◆ **What is needed**: Leaving out any pictures, transcribe every record exactly.

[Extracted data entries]
· · · · · · ·

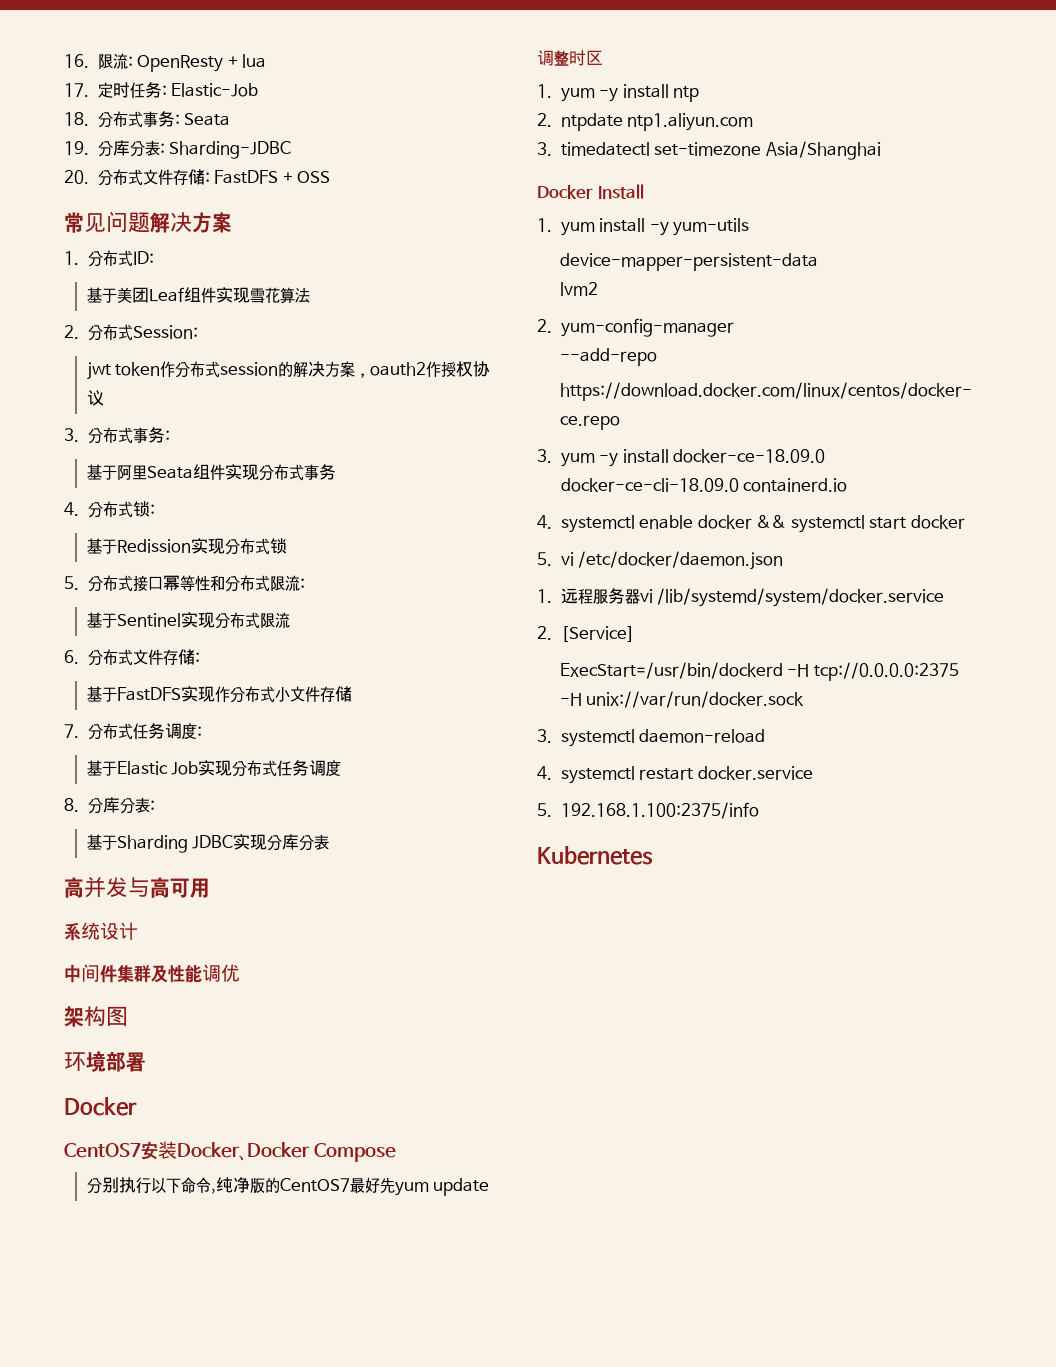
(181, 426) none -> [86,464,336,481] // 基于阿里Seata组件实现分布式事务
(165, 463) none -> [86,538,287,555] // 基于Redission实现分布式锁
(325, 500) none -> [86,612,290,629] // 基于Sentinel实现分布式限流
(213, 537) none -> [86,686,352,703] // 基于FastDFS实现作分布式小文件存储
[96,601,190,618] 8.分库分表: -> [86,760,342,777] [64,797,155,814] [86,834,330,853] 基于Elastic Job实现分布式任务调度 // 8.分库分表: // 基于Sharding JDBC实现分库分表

· · · · · · ·

◆ **Response to this task**:
(181, 426) none -> [86,464,336,481] // 基于阿里Seata组件实现分布式事务
(165, 463) none -> [86,538,287,555] // 基于Redission实现分布式锁
(325, 500) none -> [86,612,290,629] // 基于Sentinel实现分布式限流
(213, 537) none -> [86,686,352,703] // 基于FastDFS实现作分布式小文件存储
[96,601,190,618] 8.分库分表: -> [86,760,342,777] [64,797,155,814] [86,834,330,853] 基于Elastic Job实现分布式任务调度 // 8.分库分表: // 基于Sharding JDBC实现分库分表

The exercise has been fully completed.